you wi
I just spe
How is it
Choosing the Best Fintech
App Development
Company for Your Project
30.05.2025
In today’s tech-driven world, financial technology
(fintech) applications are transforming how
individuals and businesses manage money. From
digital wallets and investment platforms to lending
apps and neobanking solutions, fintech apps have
- - - -
Copy out all the entries shown above, character for character.

■ Response to this exercise:
you wi
I just spe
How is it
Choosing the Best Fintech
App Development
Company for Your Project
30.05.2025
In today’s tech-driven world, financial technology
(fintech) applications are transforming how
individuals and businesses manage money. From
digital wallets and investment platforms to lending
apps and neobanking solutions, fintech apps have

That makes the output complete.